在看很多讲kafka的文章里面都会说:kafka只保证单个partition的有序性,那么kafka是怎么保证有序的喃?
使用RecordAccumulator的mutePartition和unmutePartition方法来配合实现有序性
//记录tp是否还有未完成的RecordBatch,保证一个tp的顺序性,当一个tp对应的RecordBatch要开始发送时,就将此tp加入到muted中,tp对应的RecordBatch发送完成后,删除muted中的tp
private final Set muted;
public void mutePartition(TopicPartition tp) { muted.add(tp); }
public void unmutePartition(TopicPartition tp) { muted.remove(tp); }
RecordAccumulator.ready方法中进行判断(伪代码)
public ReadyCheckResult ready(Cluster cluster, long nowMs) {
if (!readyNodes.contains(leader) && !muted.contains(part)) {}
}
if (!readyNodes.contains(leader) && !muted.contains(part)),如果muted中包含了这个tp,那么即使这个tp对应的leader存在,RecordBatch可以发送也不会去发送它,因为它上一个RecordBatch还没有处理完成。
RecordAccumulator.drain方法中进行判断(伪代码)
public Map> drain(Cluster cluster, Set nodes, int maxSize, long now) {
if (!muted.contains(tp)){}
}
if (!muted.contains(tp))在对RecordAccumulator中的记录进行重新组装的时候,依旧会判断对应的tp是否在muted中。在muted中的依旧不会选择出来发送。
在Sender中的变量:guaranteeMessageOrder:是否保持单个partition的有序性
在KafkaProducer的构造中
this.sender = new Sender(client, this.metadata, this.accumulator, config.getInt(ProducerConfig.MAX_IN_FLIGHT_REQUESTS_PER_CONNECTION) == 1, config.getInt(ProducerConfig.MAX_REQUEST_SIZE_CONFIG), (short) parseAcks(config.getString(ProducerConfig.ACKS_CONFIG)), config.getInt(ProducerConfig.RETRIES_CONFIG), this.metrics, new SystemTime(), clientId, this.requestTimeoutMs);
public Sender(KafkaClient client, Metadata metadata, RecordAccumulator accumulator, boolean guaranteeMessageOrder, int maxRequestSize, short acks, int retries, Metrics metrics, Time time, String clientId, int requestTimeout) { this.client = client; this.accumulator = accumulator; this.metadata = metadata; this.guaranteeMessageOrder = guaranteeMessageOrder; this.maxRequestSize = maxRequestSize; this.running = true; this.acks = acks; this.retries = retries; this.time = time; this.clientId = clientId; this.sensors = new SenderMetrics(metrics); this.requestTimeout = requestTimeout; }
guaranteeMessageOrder=config.getInt(ProducerConfig.MAX_IN_FLIGHT_REQUESTS_PER_CONNECTION) == 1
我们可以在使用的时候设置max.in.flight.requests.per.connection来设置guaranteeMessageOrder的值。

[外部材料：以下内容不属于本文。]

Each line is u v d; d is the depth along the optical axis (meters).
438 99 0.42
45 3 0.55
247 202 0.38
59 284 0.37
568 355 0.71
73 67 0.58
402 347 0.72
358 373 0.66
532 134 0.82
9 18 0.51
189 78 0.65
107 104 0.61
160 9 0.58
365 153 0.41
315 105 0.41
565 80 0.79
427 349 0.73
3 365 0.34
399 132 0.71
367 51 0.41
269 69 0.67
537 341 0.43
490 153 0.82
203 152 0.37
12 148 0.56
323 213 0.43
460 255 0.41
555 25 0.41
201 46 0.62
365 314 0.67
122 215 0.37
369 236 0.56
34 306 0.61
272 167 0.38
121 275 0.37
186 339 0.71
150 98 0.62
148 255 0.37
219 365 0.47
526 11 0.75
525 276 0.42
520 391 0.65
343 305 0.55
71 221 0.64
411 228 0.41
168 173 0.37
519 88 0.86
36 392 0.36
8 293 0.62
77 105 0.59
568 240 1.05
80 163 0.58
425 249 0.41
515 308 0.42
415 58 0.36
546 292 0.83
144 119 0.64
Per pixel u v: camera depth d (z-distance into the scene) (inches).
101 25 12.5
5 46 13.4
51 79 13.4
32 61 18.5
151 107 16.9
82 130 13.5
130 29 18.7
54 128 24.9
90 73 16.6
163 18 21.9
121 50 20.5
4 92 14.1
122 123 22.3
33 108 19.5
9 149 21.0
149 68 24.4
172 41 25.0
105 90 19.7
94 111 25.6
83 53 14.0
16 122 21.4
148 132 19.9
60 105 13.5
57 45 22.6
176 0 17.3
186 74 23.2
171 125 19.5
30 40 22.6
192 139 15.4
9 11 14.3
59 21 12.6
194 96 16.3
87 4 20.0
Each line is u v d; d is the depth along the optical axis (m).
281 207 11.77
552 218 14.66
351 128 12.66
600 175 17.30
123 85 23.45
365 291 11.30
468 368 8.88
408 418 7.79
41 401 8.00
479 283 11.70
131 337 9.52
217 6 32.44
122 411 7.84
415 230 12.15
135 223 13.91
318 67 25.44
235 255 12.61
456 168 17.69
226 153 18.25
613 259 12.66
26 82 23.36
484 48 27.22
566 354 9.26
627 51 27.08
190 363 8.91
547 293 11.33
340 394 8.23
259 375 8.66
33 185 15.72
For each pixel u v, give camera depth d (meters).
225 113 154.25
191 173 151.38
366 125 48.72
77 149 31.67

mutePartition和unmutePartition方法都是在Sender中进行调用
mutePartition在Sender.run中调用
if (guaranteeMessageOrder) {
// 记录将要发送的topicPartition到mute中
for (List batchList : batches.values()) {
for (RecordBatch batch : batchList)
this.accumulator.mutePartition(batch.topicPartition);
}
}
发送的时候,把将要提交的RecordBatch的tp加到muted中。下次再需要发送tp里的RecordBatch的时候,如果muted里面包含了此tp,就不会选择出来发送。
在处理服务端响应的时候,清除muted中的tp
if (guaranteeMessageOrder) this.accumulator.unmutePartition(batch.topicPartition);
总结:要保证单partition的有序性,需要配置max.in.flight.requests.per.connection=1。